Stewart turns in a bravado performance here that is much darker than his role in Rear Window. He's the hero here too but no straightforward hero. While he only has to juggle a body cast and a penchant for voyeurism in Rear Window, he has major mental problems to deal with in Vertigo. He gradually loses his objectivity following his friend's wife, ascends into love and then descends into breakdown. As the plot unfolds we see him in many different lights, which are often far from pleasant, and the way in which we identify with him alters accordingly. It's a highly complex role but he pulls it off admirably.

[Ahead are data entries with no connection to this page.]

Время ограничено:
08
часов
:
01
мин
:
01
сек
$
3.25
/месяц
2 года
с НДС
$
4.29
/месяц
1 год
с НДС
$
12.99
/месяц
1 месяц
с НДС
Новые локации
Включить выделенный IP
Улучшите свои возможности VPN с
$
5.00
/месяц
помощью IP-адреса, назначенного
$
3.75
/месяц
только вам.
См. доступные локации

Kim Novak also had her work cut out for her, though she's marvellous nonetheless, actually succeeding in the difficult task of appearing subtly different from a character that her character plays, even when dressed up in the same clothes and with the same make up and hairstyle. She had a difficult time making the film, partly because of the complex double role but also because she wasn't Hitchcock's original choice and he never really took to her casting. He had tailored the part for Vera Miles, a former Miss America who he later used in Psycho as Janet Leigh's sister, but she became pregnant before filming started and Hitch had to find a new star. She also struggled with her director's unique methods of dealing with his cast, having to find her own inspiration as to how to play her parts.
As the beginning of my IMDb Top 250 project, this was a peach. It set the stage not just for the 249 films to follow, but for sideways journeys into various filmographies too, especially Hitchcock's and Stewart's, but also into others given the influence this film has had. I've seen takes on this movie in others as varied as The Matrix, Tim Burton's Batman and the French short La Jetée (and by extension Terry Gilliam's feature length Twelve Monkeys). It also thoroughly warrants its presence in the list, something that not all included films do. It isn't just a great film and one that offers a serious insight into the mind of its director, it also gets better with age. Watching again in 2010 it stunned me as much as it did in 2004.
3 comments:
This would be 3rd on my all time list, i still think "Psycho" and "The Birds" are better films.
I need to go back to The Birds. When I watched it I was mightily underwhelmed because all the tension that Hitch conjured up magically vanished the moment the terrible effects came along. Perhaps on a repeat viewing I might be able to look past that.
What i like about "The Birds" is its one of those films that when you watch it you tend to think "what the hell was that all about", its quite often those kinds of movies that go on to be regarded as cult classics (even if they were not originally box-office hits).